Riven nodded and opened his palm. The shard floated above his hand, now clearer, less red—almost translucent.
Yanmei's eyes widened. "It's reacting… harmonizing. Not resisting. That's rare."
"Not rare," Xiyan said. "It chose to be given."
Yanmei glanced between them, then frowned. "You look… thinner."
Riven looked down at his hand. The skin did seem… more pale. His aura, too, felt slightly hollowed.
"First echo took something," he said.
Yanmei stiffened. "You let it?"
"I didn't fight," he admitted. "It wasn't hostile. Just tired. It needed… meaning."
Xiyan placed a firm hand on his shoulder. "The next one won't be the same."
He nodded. "I know."
That night, dreams came fast and cold.
Riven found himself walking through a forest of glass trees. Their branches whispered names in languages he had never spoken but still somehow understood.
Each step sent echoes rippling through the ground, and with each echo, another version of him emerged.
One wept.One laughed.One bled from a wound that wouldn't heal.
But the last one just stood there—silent. Empty-eyed.
"You're not ready," it said. "You think you are. But readiness doesn't protect you from truth."
Riven stepped forward. "Then show me."
The figure reached out and touched his forehead.
And suddenly, he remembered everything.
He woke gasping.
Sweat-soaked. Breath ragged. Heart pounding.

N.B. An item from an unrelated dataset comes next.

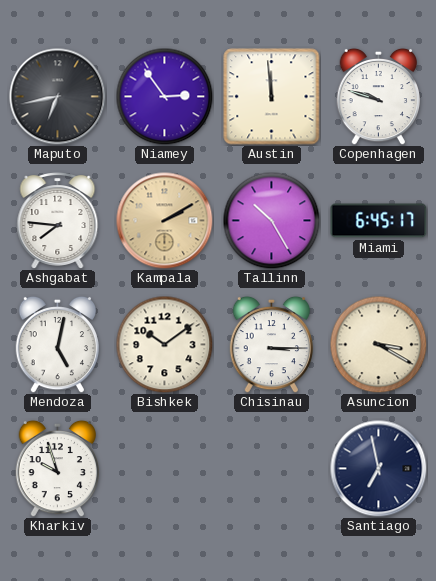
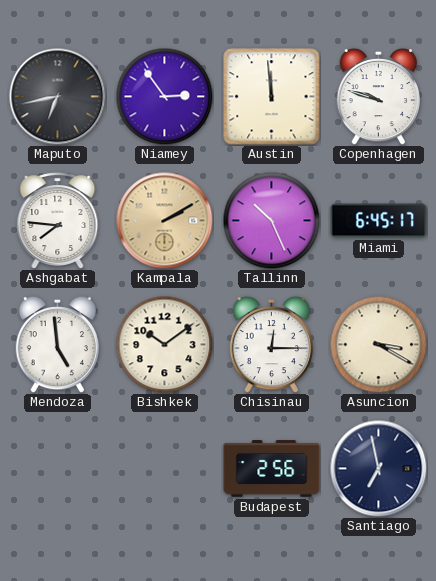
Tallinn: 10:25 -> 10:26
Mendoza: 5:02 -> 4:59
Chisinau: 3:15 -> 12:15
Kharkiv: 9:57 -> none
Budapest: none -> 2:56
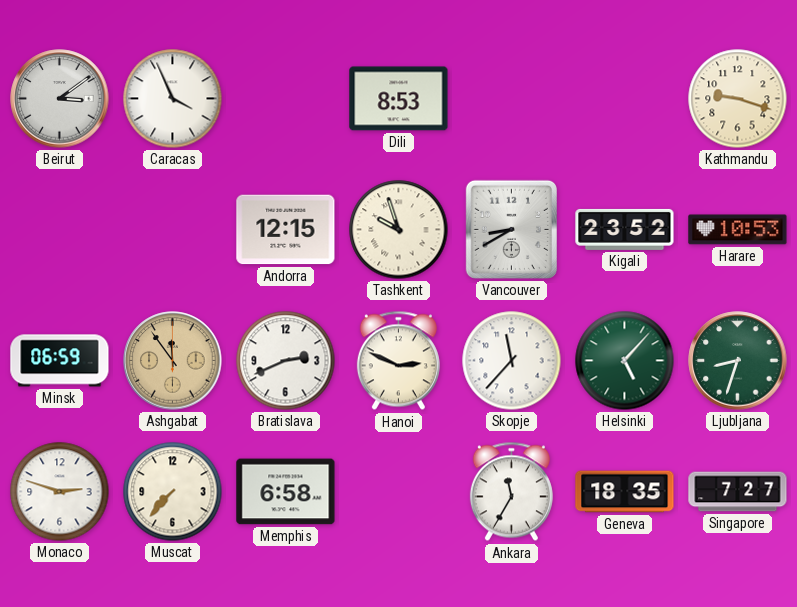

The shard on his table was glowing—brighter now. Resonating.
Riven rose, walked to the window, and stared at the stars above the Spiral Reaches.
There was a pattern in their dance tonight.
An invitation.
He turned as Xiyan entered, already dressed for travel.

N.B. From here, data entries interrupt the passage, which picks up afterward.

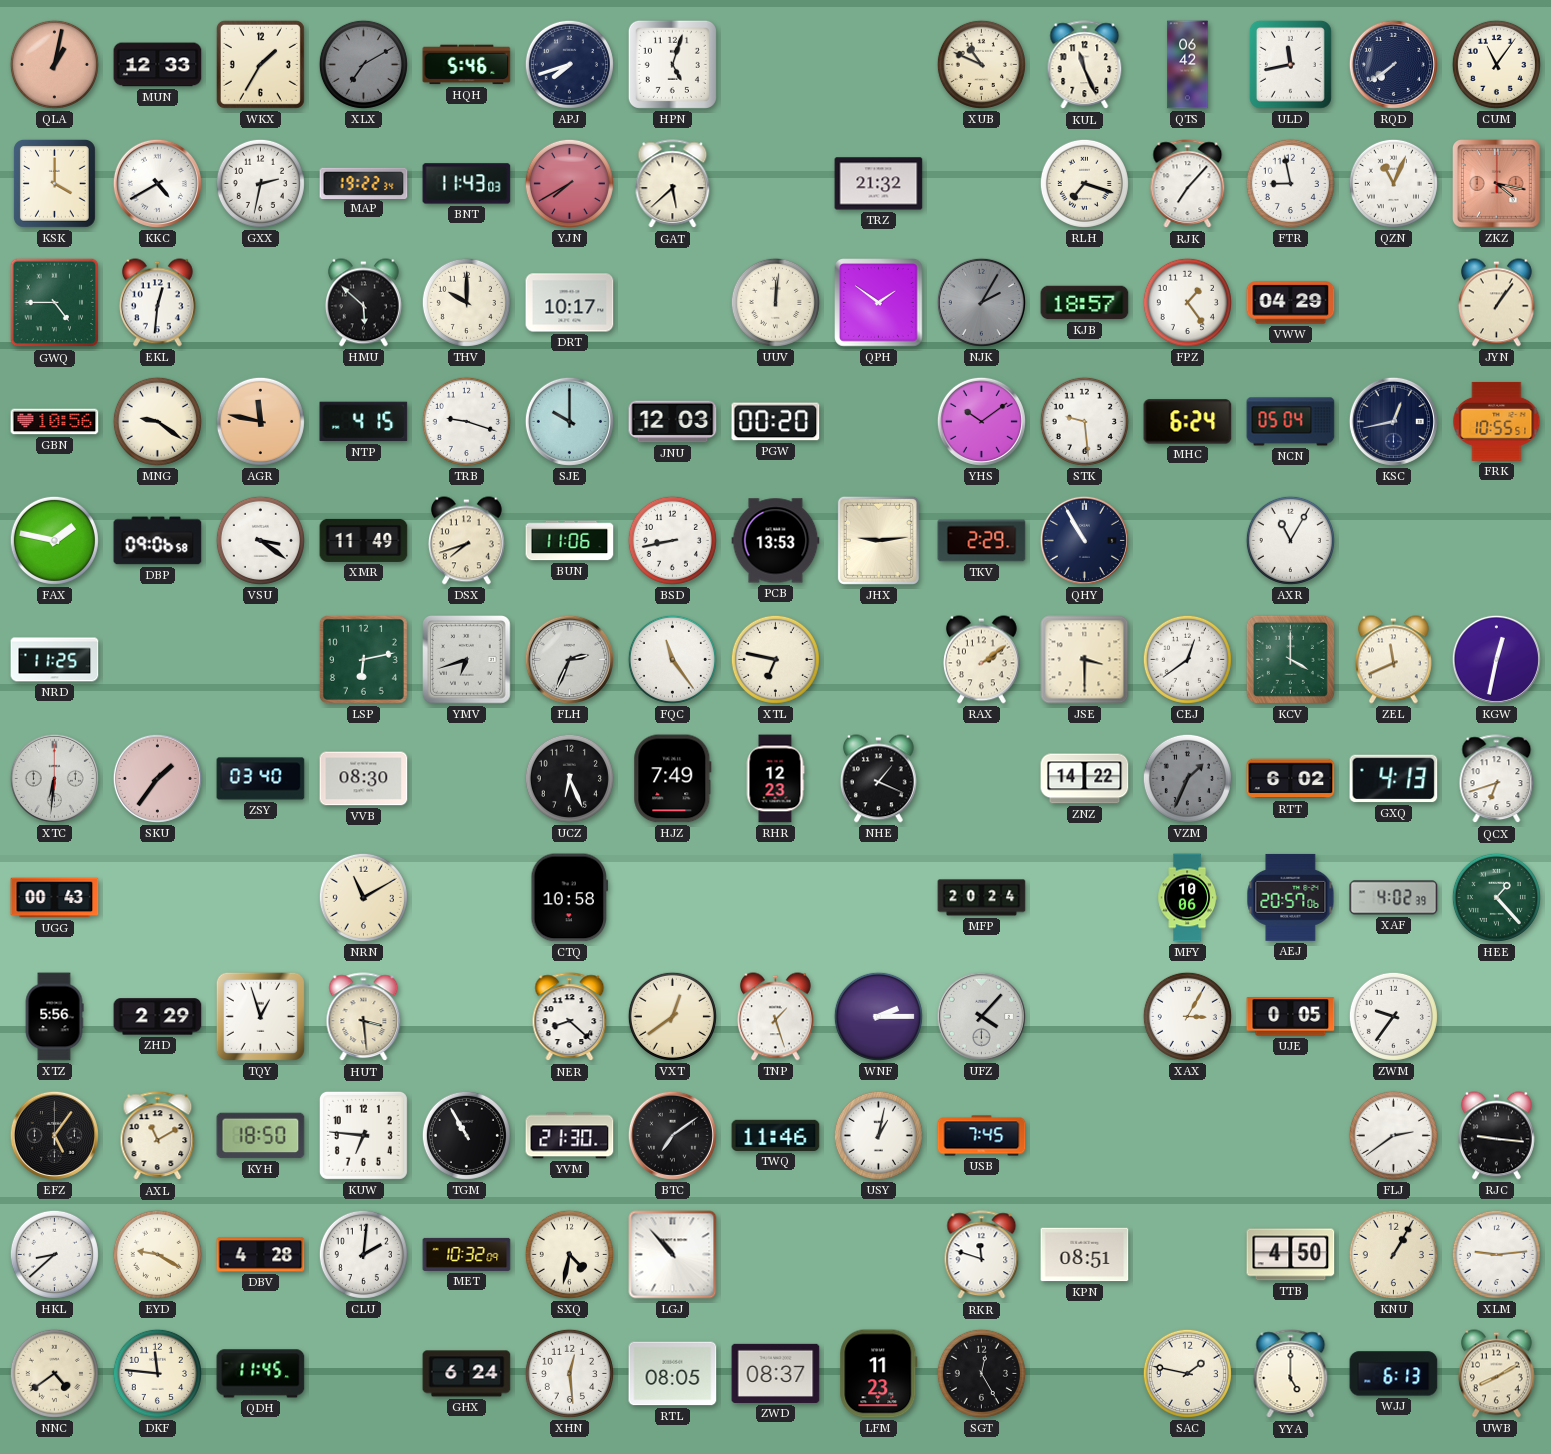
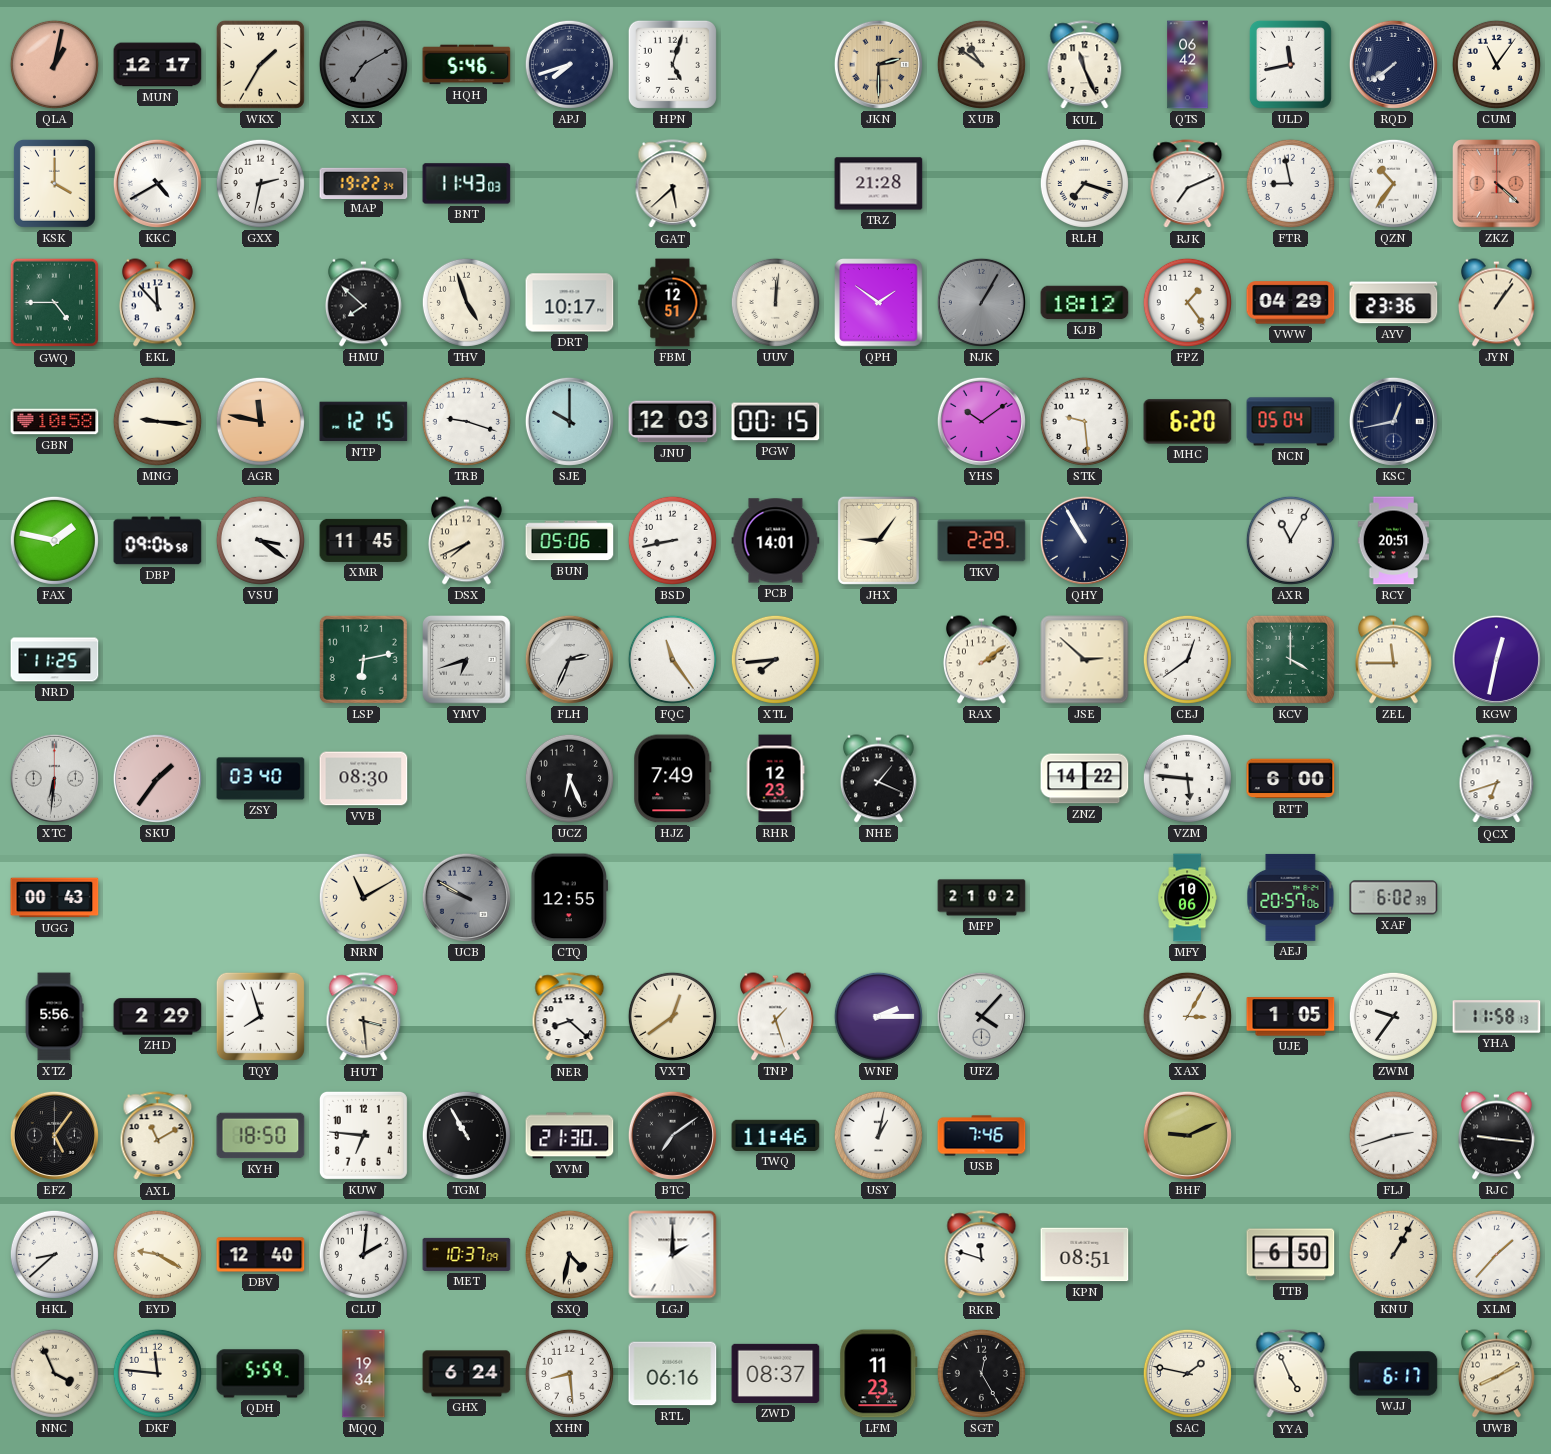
MUN: 12:33 -> 12:17
JKN: none -> 2:30
XUB: 10:49 -> 10:51
YJN: 7:40 -> none
TRZ: 21:32 -> 21:28
RJK: 7:07 -> 7:11
QZN: 11:04 -> 10:36
ZKZ: 4:17 -> 4:22
EKL: 12:31 -> 11:53
HMU: 5:52 -> 7:52
THV: 10:00 -> 4:57
FBM: none -> 12:51
NJK: 2:05 -> 1:05
KJB: 18:57 -> 18:12
AYV: none -> 23:36
GBN: 10:56 -> 10:58
MNG: 9:21 -> 9:16
NTP: 4:15 -> 12:15
PGW: 00:20 -> 00:15
MHC: 6:24 -> 6:20
FRK: 10:55 -> none
XMR: 11:49 -> 11:45
DSX: 7:42 -> 7:41
BUN: 11:06 -> 05:06
PCB: 13:53 -> 14:01
JHX: 9:14 -> 9:06
RCY: none -> 20:51
XTL: 6:47 -> 7:44
JSE: 3:30 -> 2:52
ZEL: 11:41 -> 11:45
VZM: 1:34 -> 5:46
VZM dial: grey -> white
RTT: 6:02 -> 6:00
GXQ: 4:13 -> none
UCB: none -> 9:50
CTQ: 10:58 -> 12:55
MFP: 20:24 -> 21:02
XAF: 4:02 -> 6:02
HEE: 1:23 -> none
TQY: 12:57 -> 7:57
UJE: 0:05 -> 1:05
YHA: none -> 11:58
USB: 7:45 -> 7:46
BHF: none -> 9:11
FLJ: 2:39 -> 2:42
DBV: 4:28 -> 12:40
MET: 10:32 -> 10:37
LGJ: 10:53 -> 2:00
TTB: 4:50 -> 6:50
XLM: 9:14 -> 1:37
NNC: 4:39 -> 3:56
QDH: 11:45 -> 5:59
MQQ: none -> 19:34
XHN: 12:29 -> 8:29
RTL: 08:05 -> 06:16
YYA: 5:00 -> 4:56
WJJ: 6:13 -> 6:17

"You felt it too?" she asked.
He nodded.
"They're calling again," he said.
"Where to this time?"
Riven held up the shard. It cast a dim light over his face, illuminating the edges of exhaustion and something else—resolve.

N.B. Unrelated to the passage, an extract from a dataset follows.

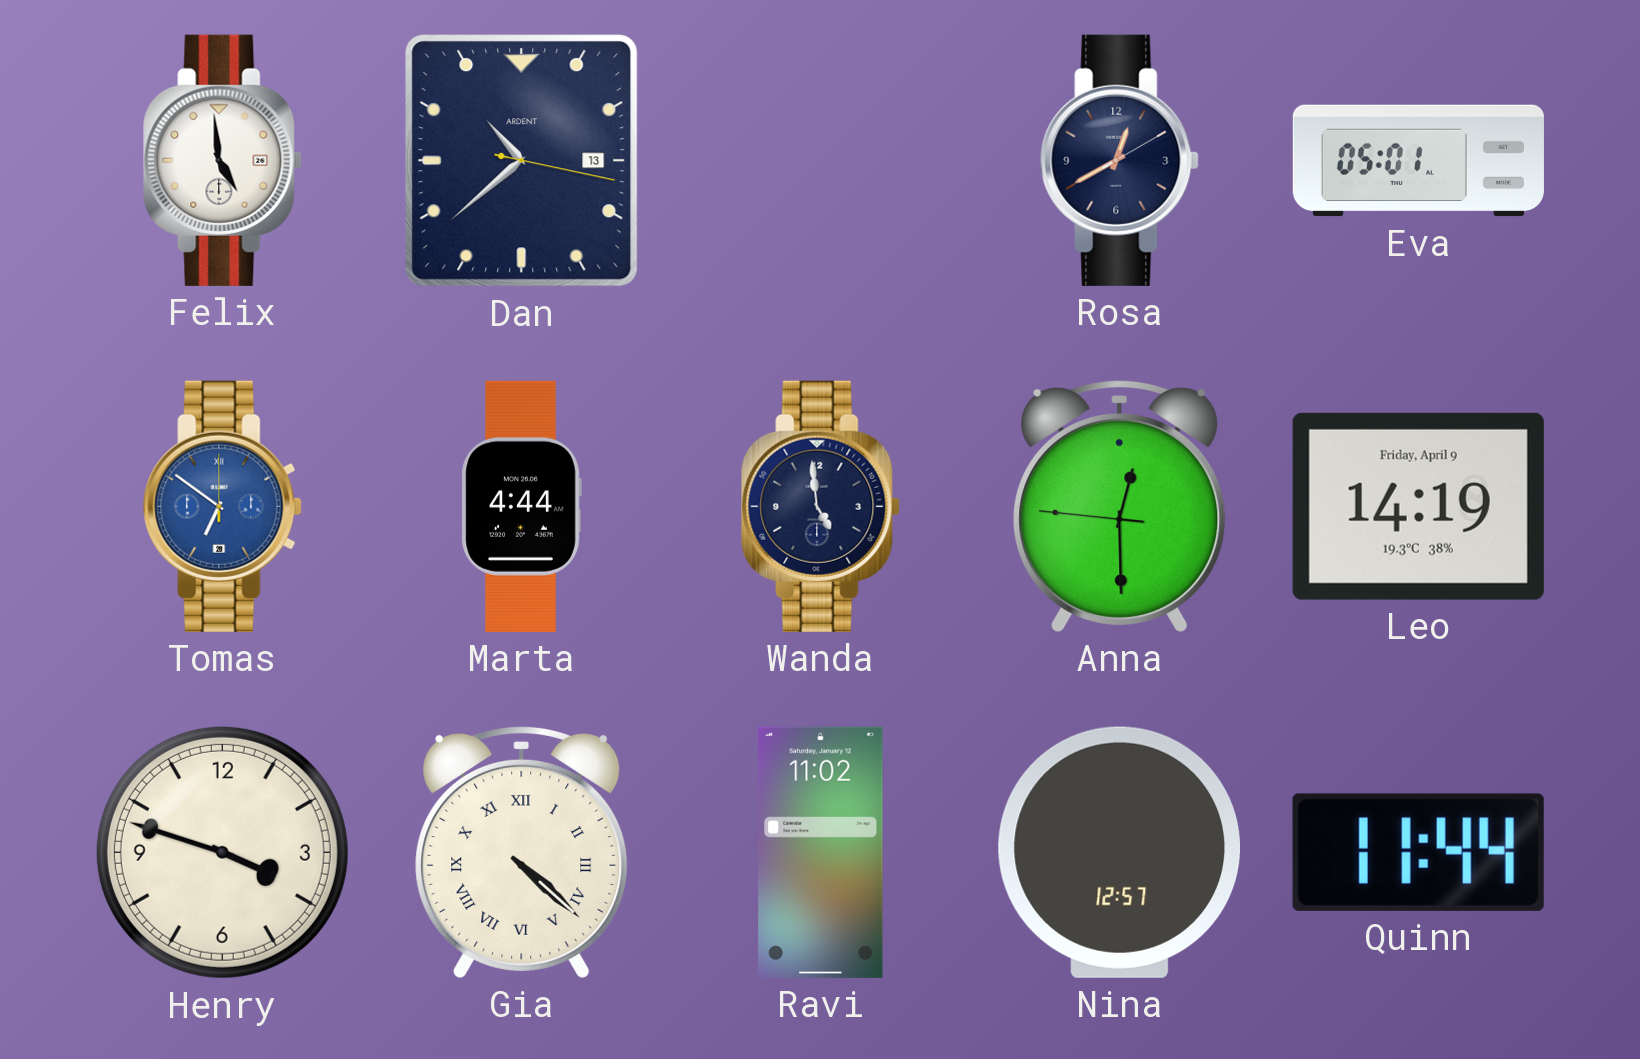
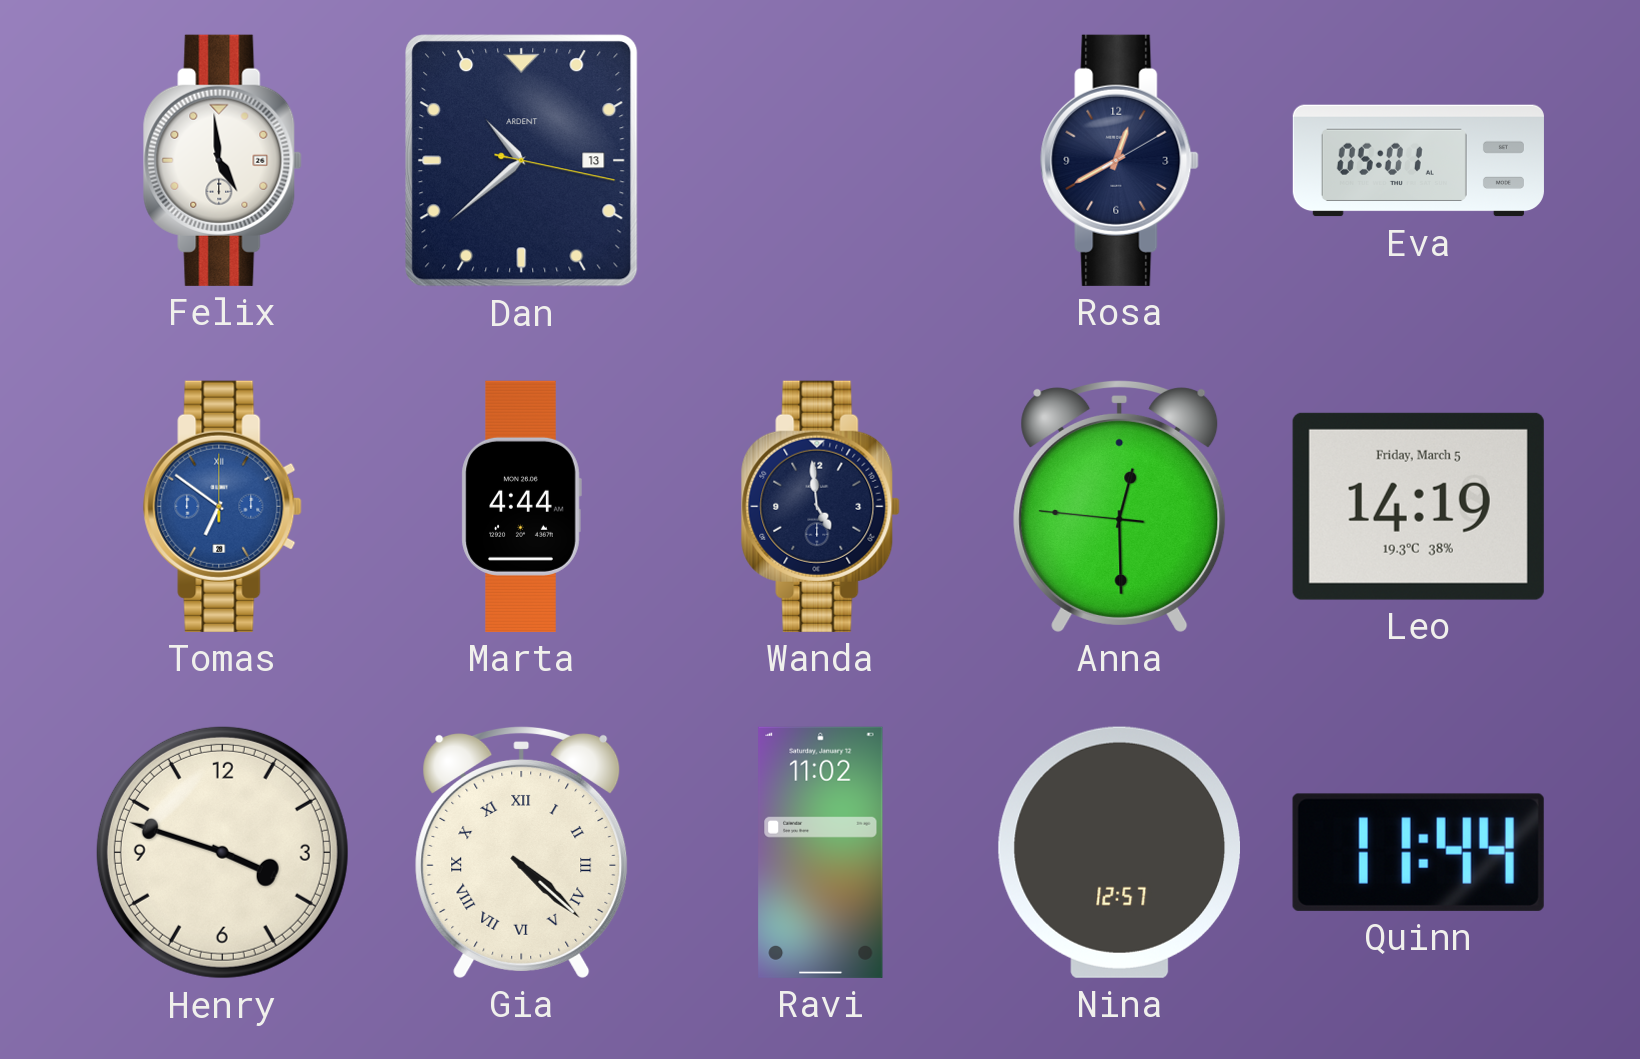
Leo date: Friday, April 9 -> Friday, March 5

"To the Mirror Lake. The second realm. Where memory doesn't just reflect… it rewrites."
Xiyan looked away, jaw tightening.
"Is it true what the echo said?" she asked. "That each time we go… you lose something?"
He hesitated. "Yes."
"Then we'll just have to fight harder to keep what matters."
Riven reached for her hand—not for comfort, but connection.
"I'm glad it's you with me," he said.
She squeezed once. "I always was."
And as the Spiral Reaches prepared its next gate, and the multiverse stirred with ancient longing, a pair of eyes opened in a place no one remembered. A throne shifted on bones of forgotten gods.
And a voice whispered in a language that smelled of blood and burnt feathers:
"They gather their echoes. But they forget the origin. Let them come. I will welcome them. As memory. As mirror. As mother."